Move ahead with transit-oriented development plan in Kansas City

Public transit plans are more crucial than ever to efficiently moving people and spurring redevelopment in Kansas City.
Public transit plans are more crucial than ever to efficiently moving people and spurring redevelopment in Kansas City. rsugg@kcstar.com

Calm down, folks. The Kansas City Council is not working on a plan to force people to stop driving cars downtown. Or require them to take the streetcar. Or ride bikes to work.

But in this age of social media, wild reports are circulating about what’s in the transit-oriented development policy that council members are scheduled to discuss Thursday.

The main concern seems to be that car-centric development and the status quo — vast parking lots, wide-open streets and limited bike lanes — are under attack.

Put another way, the “World As Kansas City Knows It” is in danger.

Guess what? The fact that Kansas Citians are discussing transit-oriented guidelines for development is very positive.

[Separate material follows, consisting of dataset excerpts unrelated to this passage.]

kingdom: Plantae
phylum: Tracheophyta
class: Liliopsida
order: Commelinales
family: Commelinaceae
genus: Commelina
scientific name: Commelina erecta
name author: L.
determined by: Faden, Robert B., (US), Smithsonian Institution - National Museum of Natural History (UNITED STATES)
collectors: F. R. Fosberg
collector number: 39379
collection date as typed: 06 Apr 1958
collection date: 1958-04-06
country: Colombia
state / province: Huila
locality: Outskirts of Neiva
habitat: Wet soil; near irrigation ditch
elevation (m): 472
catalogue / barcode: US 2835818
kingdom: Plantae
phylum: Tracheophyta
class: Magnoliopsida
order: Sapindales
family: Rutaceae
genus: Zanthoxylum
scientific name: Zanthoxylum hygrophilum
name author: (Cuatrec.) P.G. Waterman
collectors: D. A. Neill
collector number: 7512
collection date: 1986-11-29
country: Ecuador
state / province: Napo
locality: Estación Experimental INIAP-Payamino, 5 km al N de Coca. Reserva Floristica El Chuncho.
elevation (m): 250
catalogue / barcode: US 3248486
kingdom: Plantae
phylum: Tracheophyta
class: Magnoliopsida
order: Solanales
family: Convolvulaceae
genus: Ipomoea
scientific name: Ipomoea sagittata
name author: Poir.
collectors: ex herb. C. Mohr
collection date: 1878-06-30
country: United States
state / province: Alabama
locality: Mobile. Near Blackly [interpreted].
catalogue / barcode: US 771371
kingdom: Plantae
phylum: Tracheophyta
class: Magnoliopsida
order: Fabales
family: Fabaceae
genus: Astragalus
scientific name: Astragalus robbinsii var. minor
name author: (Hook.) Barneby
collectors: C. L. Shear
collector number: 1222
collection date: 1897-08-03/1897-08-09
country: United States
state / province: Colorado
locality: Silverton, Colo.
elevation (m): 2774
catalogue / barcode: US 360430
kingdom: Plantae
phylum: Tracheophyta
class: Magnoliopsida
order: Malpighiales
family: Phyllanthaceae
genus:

The policy includes worthwhile goals. The city needs to help spur redevelopment that brings more density near transit stations or in transit corridors, for example. That could mean replacing parking lots with tall buildings for offices or housing. How are the people who use those structures going to get to and from there? Transit needs to be an option, rather than plopping more huge parking structures inside the heart of the city.

The proposed city policy also is required to be in place if Kansas City wants to get future federal transit dollars, according to council member Jolie Justus. Good point. City Hall needs to show that it would capably use U.S. taxpayer funds to expand the streetcar line. Or to create new bus rapid transit lines on Prospect Avenue or elsewhere.

Downtown neighborhood groups, business leaders, city planners, the bicycling community and other organizations have been involved in putting together the proposed transit-oriented development policy. It’s based, in part, on plans the city has approved in the past; this one isn’t coming out of left field as a sneak attack.

Critics have a right to question the policy at Thursday’s council meeting. Business owners who think their interests could be harmed might show up — as might those who could benefit if the city reduces onerous requirements on them to provide so much customer parking. A multipage policy hammered out over months of discussions won’t please everyone.

Kansas City spends tens of millions of dollars a year to help car traffic move smoothly through downtown and other parts of the area.

But the city also must make smart decisions to promote appropriate development in transit corridors.